Bellport High School assistant coach Kyle Moodt was back with...

Bellport High School assistant coach Kyle Moodt was back with his team Saturday night after undergoing brain surgery on Tuesday. Credit: George A. Faella

As the entire Bellport High School varsity football season built up to Saturday night's Suffolk County Division II championship game, assistant coach Kyle Moodt worried he might miss it.

He was scheduled for surgery this past Tuesday, to resolve a potentially fatal blood-flow problem in his brain, and he told the surgeon he wanted to be at the game.

"I told him, ‘I have a big football game coming up, and I know it sounds juvenile, but I’ve been there for these kids a long time, and I don’t want to be a distraction,’ " said Moodt, 38.

Moodt got his wish. He was with his team for practice on Friday, and on Saturday night he was at Stony Brook University when the Bellport Clippers beat the Lindenhurst Bulldogs 13 to 0.

And the severe headaches he endured for months before the operation were gone.

"I feel 100 times better," he said Friday night.

The headaches started in July.

"It was debilitating," he said. "It was hard to do anything. Just constant pain. Honestly, I had bottles of Tylenol everywhere I went, whether at home, in my truck, in the coach’s office. I needed Tylenol all the time just to take some of the edge off."

He continued coaching at Bellport High and teaching fifth-grade general education at Frank P. Long Intermediate School in Bellport.

Bellport assistant coach Kyle Moodt with player Jaiden Green before...

Bellport assistant coach Kyle Moodt with player Jaiden Green before the start of Saturday night's title game against Lindenhurst. Credit: George A. Faella

But at times the head pain was so severe that during football practice, "I was lying down on the grass just waiting for it to pass," he said.
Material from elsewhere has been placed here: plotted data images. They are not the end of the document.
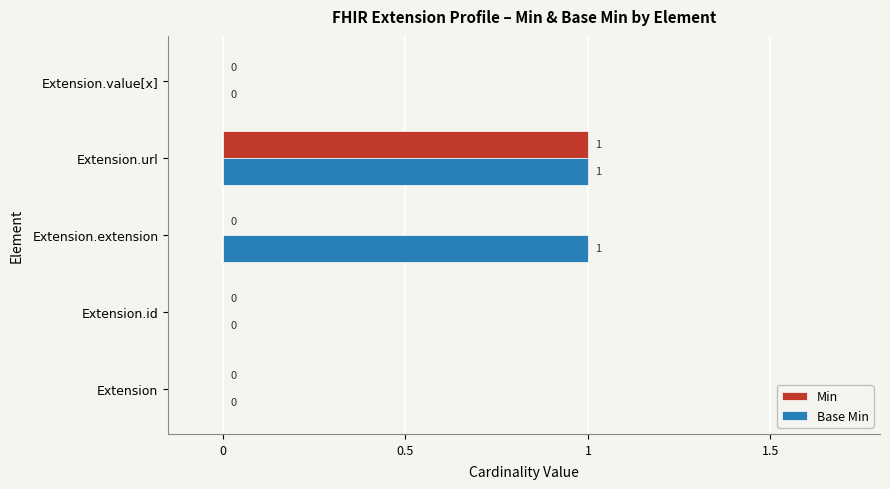

How many categories are shown in the chart?

5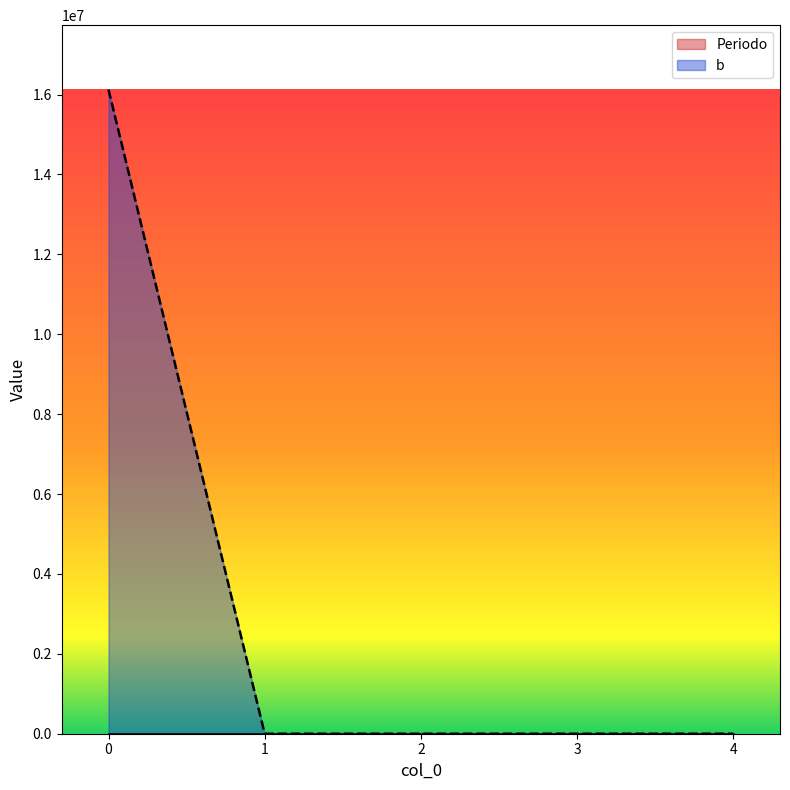

True or false: Periodo has more than 1 points higher than both neighbors.

False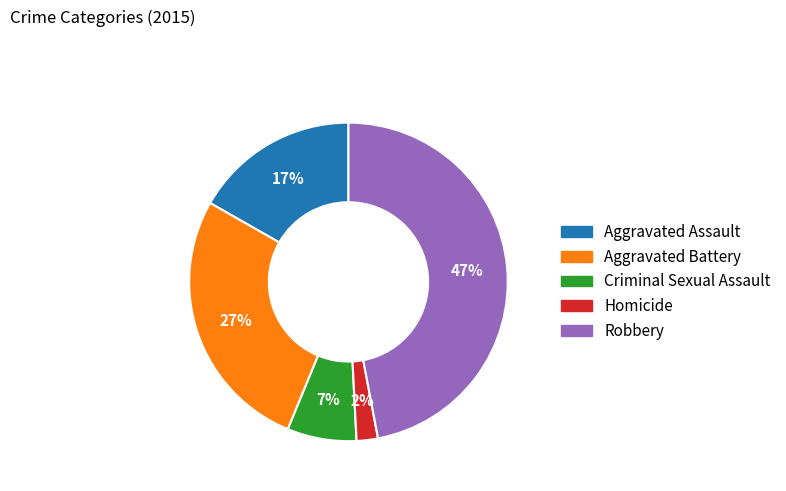

Rank the categories by value from lowest to highest.

Homicide, Criminal Sexual Assault, Aggravated Assault, Aggravated Battery, Robbery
At home in Center Moriches, he tried to keep up with his three children, Emma, 3, Brody, 5 and Kayla, 7, but sometimes he was in so much pain that his wife, Michelle, had to "hold down the fort."

Michelle Moodt said even as the seriousness of his condition became clear, "we kind of kept the kids sheltered. We just kept it as ‘Daddy has a brain boo-boo.’ "

Kyle Moodt resisted going to a doctor, but Jennifer Fabian, a physician assistant, family friend and wife of Bellport High coach Jamie Fabian, pushed him to get checked out.

Tests pointed to bleeding in the brain.

Dr. Michael Guido, a neurologist at Stony Brook Medicine, ordered more brain imaging, and afterward, he and Dr. David Fiorella, a Stony Brook neurointerventional radiologist, agreed the problem appeared to be a dural arteriovenous fistula. That is an abnormal connection between arteries and a vein in the brain that causes increased blood flow through, and increased pressure on, multiple veins, Fiorella said.

The veins are so delicate that the pressure could eventually burst them, leading to a potentially fatal brain hemorrhage, he said.

An angiogram, which involved inserting a catheter through Moodt’s wrist and injecting a special dye to see the blood vessels in more detail, confirmed the initial diagnosis. It was clear that Moodt needed to undergo surgery soon, because "this thing was getting ready to rupture," Fiorella said.

Advanced technology allowed Fiorella to perform the surgery in such a minimally invasive way that the entire procedure on Tuesday took only about 45 minutes, he said.

During the procedure, Fiorella injected a glue-like substance into the vein in the brain. That substance then solidified, forming a type of cast that "eliminates that abnormal connection," he said. "Now the veins are no longer pressurized."

Moodt said he "went in the surgery with a headache and came out without one. My head felt clearer than it had in months."

Looking back, Moodt wished he would have sought treatment earlier. Michelle Moodt said one reason he didn't was he didn’t want to let down others.

"His thing was, ‘Oh, I’ve got my family, and the kids are doing this, and this sport, and then football, and I’ve got to be there for the players,’ " she said.

Kyle Moodt has been offensive and defensive line coach at Bellport High since 2007, and he was there the last time Bellport won the county championship, in 2010. He also was there when the team made it to the title game last year but came up short. He didn’t want to let his health issues prevent him from being with his players Saturday, when they would compete in the most important game of the year.

"This is a really great group of kids on and off the field," he said. "And this is really the game you think about when you first start playing football, to get in this position, to get to this point."

Bellport will face Garden City Nov. 27 in the Long Island Class II championship game.